Seth pareció divertirse con sus propias ocurrencias. Ricitos de Oro iba montada en la carretilla, metida en un saco que Seth había encontrado en la despensa. Habían intentado arreglar la jaula abollada, pero no lograron que la portezuela se mantuviera cerrada. El saco se cerraba con un cordón corredizo, que ciñeron alrededor del cuello de la gallina sin apretar demasiado, para que pudiera llevar la cabeza fuera.
No era fácil pensar que esa gallina fuese la abuela Sorenson. No había realizado ni un solo acto propio de la abuela en toda la mañana, ni mostrado reacción alguna al anuncio de que iban a ir a ver a Muriel, y durante la noche había puesto un huevo en la cama de Kendra.
Kendra y Seth se habían despertado justo antes del alba. Habían encontrado la carretilla en el granero, y determinaron que podría resultar más fácil usarla que llevar en brazos a Ricitos de Oro hasta la choza de hiedra.
Ahora le tocaba a Kendra llevar la carretilla.
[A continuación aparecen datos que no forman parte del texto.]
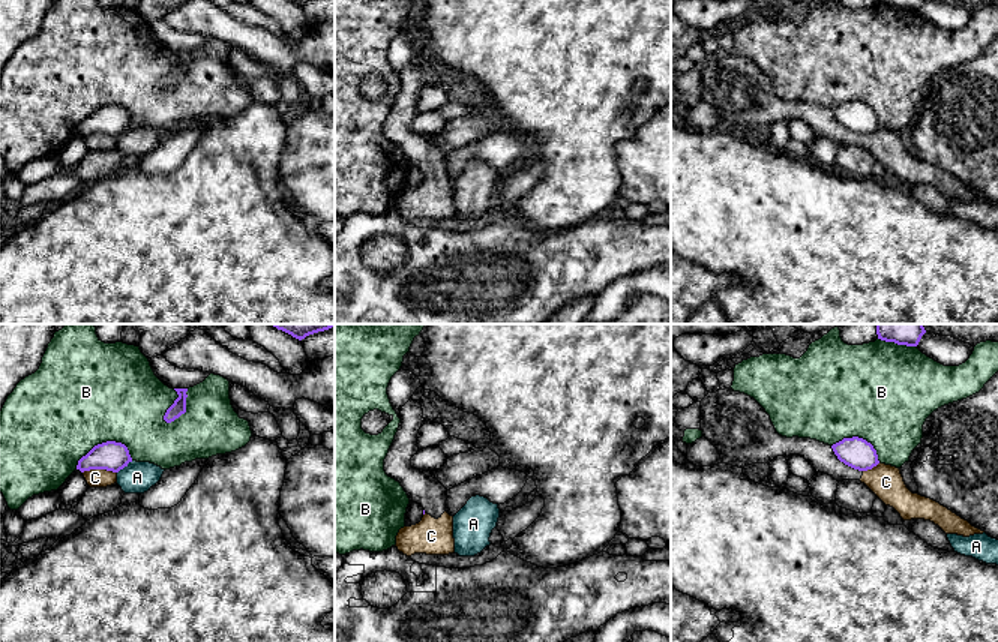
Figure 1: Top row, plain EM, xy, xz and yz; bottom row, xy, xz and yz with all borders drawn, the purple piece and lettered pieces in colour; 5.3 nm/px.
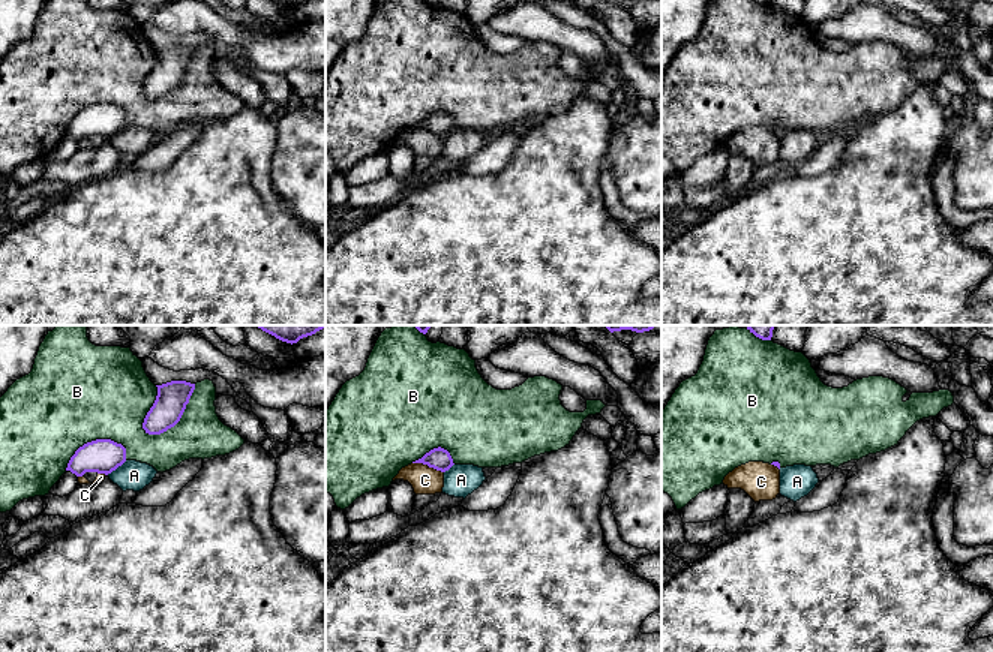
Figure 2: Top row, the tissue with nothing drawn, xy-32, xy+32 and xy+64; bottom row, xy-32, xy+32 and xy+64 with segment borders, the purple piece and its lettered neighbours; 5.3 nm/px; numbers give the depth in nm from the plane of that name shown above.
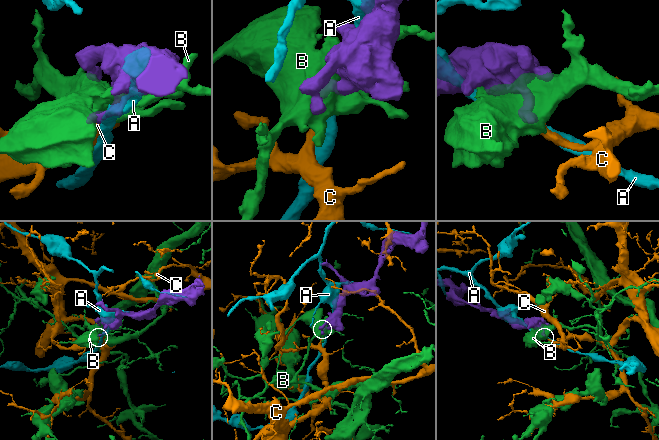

La gallina parecía apaciguada. Probablemente disfrutaba del aire fresco. Hacía buen tiempo: sol y temperatura agradable, sin llegar a hacer calor.
Kendra se preguntó cómo irían las negociaciones con Muriel. Al final habían decidido que no les haría ningún daño ver qué trato podían alcanzar con la bruja. Podrían tomar su decisión final basándose en lo que Muriel estuviera dispuesta a hacer por ellos en lugar de basarse en conjeturas.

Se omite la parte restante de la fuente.